▶ DESCRIPTION OF THE TASK
Beneath this instruction is a block of data; output from it exactly the lines that run from the one containing "[500,160,620,179] really effective" through the one containing "[469,664,552,682] reaptcha), ->", inclusive.

▶ EXERCISE DATA
============
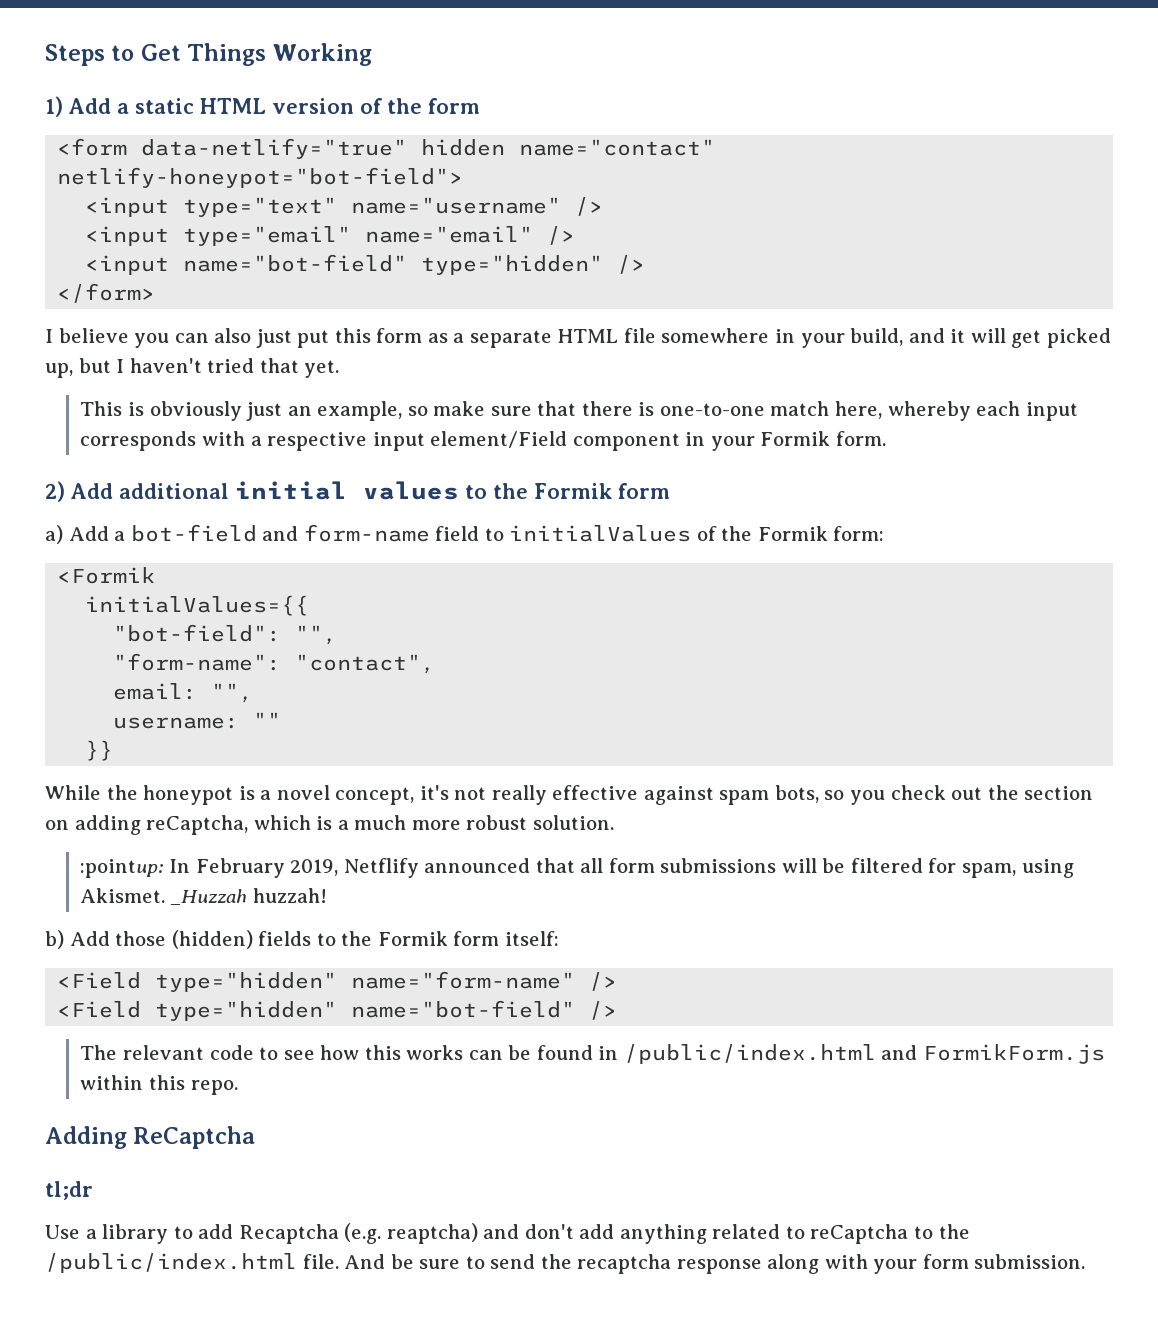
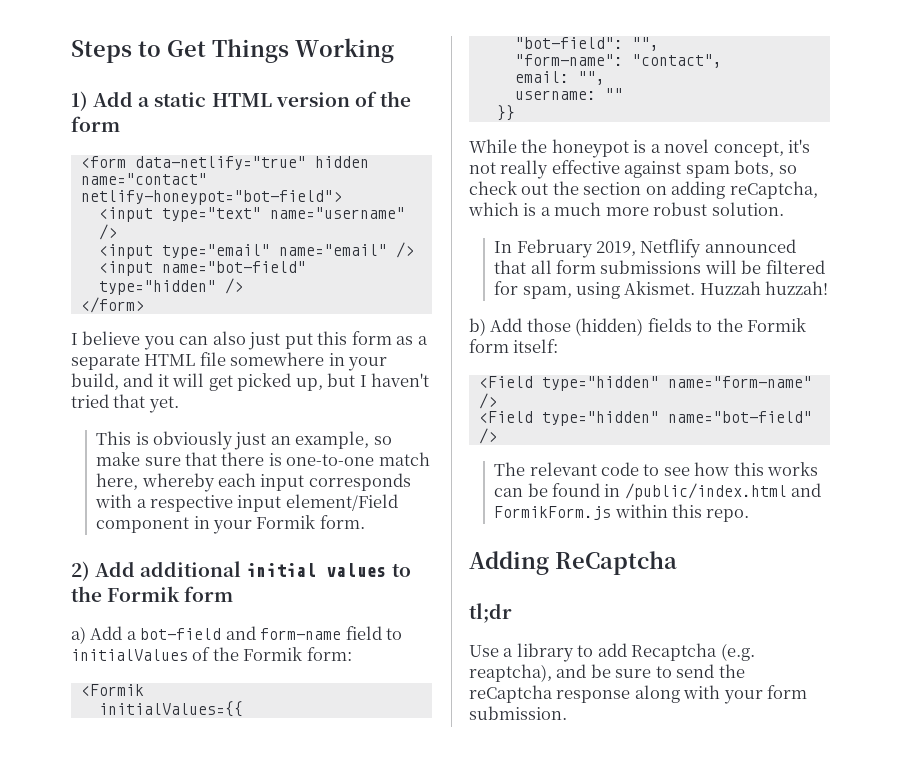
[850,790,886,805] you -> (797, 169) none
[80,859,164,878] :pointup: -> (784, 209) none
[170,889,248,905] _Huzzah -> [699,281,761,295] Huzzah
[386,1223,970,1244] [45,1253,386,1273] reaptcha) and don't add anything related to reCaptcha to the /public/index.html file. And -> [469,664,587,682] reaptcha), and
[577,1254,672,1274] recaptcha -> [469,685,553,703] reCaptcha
============
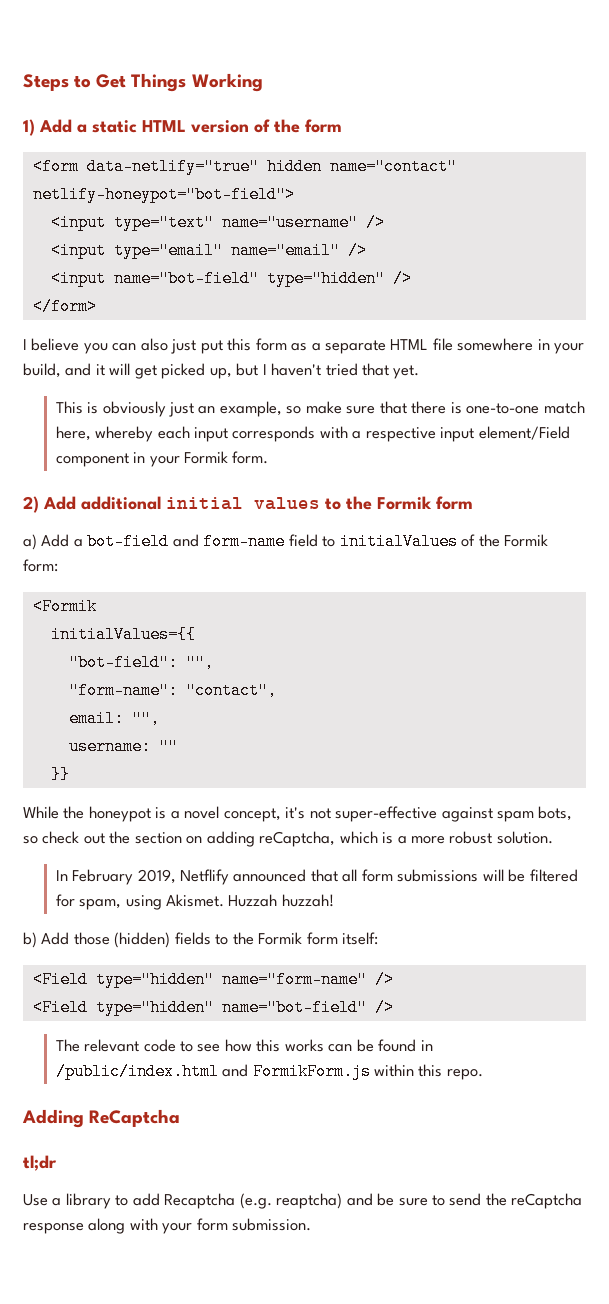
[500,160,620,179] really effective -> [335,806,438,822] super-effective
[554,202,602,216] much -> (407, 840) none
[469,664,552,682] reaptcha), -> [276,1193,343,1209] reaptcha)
============
▶ YOUR RESPONSE
[500,160,620,179] really effective -> [335,806,438,822] super-effective
[554,202,602,216] much -> (407, 840) none
[469,664,552,682] reaptcha), -> [276,1193,343,1209] reaptcha)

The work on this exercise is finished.